◆ Problem description
Please find all lines in the data that hold the string "labels" and copy them.

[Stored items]
_ _ _
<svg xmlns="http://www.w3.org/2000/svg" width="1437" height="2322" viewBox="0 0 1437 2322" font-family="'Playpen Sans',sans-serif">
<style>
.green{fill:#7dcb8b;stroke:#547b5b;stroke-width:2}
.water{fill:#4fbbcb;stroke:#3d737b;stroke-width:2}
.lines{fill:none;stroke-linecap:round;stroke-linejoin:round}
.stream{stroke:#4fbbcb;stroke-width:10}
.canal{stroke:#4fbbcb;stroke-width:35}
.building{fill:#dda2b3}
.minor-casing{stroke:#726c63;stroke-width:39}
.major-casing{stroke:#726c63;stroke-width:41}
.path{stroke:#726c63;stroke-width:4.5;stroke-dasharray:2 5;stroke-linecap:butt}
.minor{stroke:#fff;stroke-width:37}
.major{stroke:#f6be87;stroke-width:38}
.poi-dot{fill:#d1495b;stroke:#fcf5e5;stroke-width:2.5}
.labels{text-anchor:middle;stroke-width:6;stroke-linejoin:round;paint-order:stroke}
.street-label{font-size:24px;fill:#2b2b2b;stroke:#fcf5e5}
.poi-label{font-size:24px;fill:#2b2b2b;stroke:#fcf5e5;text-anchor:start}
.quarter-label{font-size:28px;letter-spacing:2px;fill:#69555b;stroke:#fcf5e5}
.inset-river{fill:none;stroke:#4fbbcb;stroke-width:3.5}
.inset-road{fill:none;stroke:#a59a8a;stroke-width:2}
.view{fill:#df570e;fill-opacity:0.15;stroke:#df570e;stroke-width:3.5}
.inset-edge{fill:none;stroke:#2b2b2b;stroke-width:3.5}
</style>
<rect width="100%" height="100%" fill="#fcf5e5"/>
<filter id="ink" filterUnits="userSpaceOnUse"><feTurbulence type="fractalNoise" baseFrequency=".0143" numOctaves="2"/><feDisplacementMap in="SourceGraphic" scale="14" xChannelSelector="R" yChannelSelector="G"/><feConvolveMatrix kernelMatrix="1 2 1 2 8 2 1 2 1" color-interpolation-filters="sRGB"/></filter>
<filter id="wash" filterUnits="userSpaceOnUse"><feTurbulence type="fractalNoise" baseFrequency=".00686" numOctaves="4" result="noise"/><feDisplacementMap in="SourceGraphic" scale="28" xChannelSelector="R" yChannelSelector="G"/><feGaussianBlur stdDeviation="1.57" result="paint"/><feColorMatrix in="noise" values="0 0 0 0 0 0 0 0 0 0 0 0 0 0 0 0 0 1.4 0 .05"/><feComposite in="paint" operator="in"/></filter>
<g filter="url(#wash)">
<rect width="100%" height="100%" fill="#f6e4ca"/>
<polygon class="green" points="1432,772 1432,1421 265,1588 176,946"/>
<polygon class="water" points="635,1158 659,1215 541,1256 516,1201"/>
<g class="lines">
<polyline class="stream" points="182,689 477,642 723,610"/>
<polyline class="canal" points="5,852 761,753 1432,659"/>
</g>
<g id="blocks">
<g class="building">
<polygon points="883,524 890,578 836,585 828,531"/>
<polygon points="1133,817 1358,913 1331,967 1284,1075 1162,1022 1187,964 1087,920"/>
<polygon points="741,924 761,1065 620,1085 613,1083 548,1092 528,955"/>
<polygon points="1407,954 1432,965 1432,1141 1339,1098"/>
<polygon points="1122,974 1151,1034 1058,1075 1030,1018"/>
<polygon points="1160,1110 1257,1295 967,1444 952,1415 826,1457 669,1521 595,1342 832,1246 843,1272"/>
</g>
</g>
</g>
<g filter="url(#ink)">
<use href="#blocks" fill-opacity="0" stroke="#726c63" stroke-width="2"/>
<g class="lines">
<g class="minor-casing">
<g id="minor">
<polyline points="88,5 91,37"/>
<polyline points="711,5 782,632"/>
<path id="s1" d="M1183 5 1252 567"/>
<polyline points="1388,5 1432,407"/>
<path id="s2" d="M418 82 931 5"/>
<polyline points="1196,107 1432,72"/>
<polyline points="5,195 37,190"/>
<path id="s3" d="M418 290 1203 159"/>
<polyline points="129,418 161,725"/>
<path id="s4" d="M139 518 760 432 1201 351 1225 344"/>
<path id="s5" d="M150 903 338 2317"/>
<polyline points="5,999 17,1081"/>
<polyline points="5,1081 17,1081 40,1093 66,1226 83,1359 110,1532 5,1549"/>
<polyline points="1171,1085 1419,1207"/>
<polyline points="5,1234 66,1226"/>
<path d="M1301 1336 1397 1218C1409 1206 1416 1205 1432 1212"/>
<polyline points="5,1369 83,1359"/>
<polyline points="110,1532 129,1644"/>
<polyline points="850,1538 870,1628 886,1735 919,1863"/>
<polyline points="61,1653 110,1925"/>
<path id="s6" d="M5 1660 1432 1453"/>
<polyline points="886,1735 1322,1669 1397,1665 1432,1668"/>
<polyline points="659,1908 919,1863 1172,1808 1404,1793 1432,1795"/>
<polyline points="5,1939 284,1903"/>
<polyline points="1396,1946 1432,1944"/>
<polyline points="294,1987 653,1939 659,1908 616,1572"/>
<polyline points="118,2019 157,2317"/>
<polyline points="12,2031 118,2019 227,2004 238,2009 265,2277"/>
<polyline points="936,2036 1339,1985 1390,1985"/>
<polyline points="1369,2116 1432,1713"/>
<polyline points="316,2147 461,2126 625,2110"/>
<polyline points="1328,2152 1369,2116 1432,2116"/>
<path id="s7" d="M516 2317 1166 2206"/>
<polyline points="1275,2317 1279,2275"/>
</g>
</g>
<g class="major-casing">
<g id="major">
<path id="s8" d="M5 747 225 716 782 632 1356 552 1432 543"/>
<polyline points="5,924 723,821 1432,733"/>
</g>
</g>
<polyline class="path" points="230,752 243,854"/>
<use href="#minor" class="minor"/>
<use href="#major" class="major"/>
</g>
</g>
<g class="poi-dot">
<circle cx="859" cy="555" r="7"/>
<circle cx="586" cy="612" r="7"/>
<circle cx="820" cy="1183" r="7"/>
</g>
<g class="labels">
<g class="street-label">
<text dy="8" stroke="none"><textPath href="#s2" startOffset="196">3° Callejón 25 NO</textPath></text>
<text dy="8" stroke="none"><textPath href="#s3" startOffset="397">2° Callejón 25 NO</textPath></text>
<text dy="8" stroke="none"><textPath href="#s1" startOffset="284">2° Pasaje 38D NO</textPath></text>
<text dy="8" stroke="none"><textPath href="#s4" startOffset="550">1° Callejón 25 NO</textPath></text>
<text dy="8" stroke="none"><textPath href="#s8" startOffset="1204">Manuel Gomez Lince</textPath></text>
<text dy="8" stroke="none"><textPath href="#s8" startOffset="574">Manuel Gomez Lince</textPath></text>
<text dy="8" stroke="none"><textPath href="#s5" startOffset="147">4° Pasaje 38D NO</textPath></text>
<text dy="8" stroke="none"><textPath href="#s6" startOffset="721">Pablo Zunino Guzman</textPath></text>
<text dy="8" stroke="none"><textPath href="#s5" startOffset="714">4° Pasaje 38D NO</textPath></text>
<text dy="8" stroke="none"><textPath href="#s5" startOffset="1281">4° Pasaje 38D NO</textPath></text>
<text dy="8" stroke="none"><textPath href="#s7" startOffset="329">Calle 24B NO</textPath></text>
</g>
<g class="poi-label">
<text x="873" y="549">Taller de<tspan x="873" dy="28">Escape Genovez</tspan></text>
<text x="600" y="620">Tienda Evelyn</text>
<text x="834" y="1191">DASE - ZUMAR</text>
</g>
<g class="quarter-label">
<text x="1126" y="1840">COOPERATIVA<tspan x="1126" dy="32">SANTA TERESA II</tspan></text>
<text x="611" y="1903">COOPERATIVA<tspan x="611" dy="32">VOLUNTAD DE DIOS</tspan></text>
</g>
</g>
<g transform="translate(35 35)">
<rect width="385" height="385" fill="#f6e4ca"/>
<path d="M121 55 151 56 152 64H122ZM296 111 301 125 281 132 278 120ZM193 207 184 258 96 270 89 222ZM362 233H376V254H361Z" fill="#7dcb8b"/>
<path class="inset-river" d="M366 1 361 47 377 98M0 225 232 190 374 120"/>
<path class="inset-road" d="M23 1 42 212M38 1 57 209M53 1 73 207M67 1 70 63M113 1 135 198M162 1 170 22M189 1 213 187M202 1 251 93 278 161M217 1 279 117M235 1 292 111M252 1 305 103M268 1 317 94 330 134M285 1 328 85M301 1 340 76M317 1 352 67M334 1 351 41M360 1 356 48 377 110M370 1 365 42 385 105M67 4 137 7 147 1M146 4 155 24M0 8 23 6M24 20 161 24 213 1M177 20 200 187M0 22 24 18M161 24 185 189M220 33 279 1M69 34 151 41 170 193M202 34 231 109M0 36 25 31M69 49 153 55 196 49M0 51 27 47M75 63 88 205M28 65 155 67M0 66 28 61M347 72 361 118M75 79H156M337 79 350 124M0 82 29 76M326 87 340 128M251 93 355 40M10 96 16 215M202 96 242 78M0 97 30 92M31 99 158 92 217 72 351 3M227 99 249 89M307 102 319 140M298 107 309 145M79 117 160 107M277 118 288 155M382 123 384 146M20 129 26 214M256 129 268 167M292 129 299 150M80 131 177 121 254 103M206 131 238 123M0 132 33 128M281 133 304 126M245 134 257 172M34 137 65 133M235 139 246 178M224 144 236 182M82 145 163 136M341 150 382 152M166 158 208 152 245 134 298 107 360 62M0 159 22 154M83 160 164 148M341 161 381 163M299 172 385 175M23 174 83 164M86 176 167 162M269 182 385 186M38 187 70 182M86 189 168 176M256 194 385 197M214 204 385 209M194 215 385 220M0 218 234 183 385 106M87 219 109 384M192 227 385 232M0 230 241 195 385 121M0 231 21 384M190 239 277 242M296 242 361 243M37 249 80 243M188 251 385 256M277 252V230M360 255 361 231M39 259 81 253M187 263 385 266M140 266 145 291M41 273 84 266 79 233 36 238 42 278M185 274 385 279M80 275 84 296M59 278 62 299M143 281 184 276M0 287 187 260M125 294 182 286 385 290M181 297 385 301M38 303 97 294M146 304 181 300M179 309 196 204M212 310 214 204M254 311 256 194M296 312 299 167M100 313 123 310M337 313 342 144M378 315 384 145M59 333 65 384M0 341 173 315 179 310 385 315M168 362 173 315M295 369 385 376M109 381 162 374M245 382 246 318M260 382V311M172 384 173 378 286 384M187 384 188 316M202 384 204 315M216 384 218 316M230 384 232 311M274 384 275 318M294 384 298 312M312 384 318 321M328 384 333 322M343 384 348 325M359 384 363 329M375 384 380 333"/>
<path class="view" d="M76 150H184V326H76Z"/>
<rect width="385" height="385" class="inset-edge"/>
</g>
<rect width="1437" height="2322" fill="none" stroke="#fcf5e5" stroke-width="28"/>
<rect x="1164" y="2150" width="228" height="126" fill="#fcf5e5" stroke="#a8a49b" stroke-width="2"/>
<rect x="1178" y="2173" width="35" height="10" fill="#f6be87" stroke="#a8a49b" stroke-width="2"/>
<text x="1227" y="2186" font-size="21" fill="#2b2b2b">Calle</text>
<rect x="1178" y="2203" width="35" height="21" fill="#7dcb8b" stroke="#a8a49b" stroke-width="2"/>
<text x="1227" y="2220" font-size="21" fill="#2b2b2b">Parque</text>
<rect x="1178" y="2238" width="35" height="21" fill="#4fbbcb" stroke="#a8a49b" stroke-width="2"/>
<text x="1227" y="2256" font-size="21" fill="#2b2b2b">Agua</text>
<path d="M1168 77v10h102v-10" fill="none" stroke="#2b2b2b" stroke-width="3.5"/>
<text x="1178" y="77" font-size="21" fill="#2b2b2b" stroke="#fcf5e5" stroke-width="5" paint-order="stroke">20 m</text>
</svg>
_ _ _
◆ Solution
.labels{text-anchor:middle;stroke-width:6;stroke-linejoin:round;paint-order:stroke}
<g class="labels">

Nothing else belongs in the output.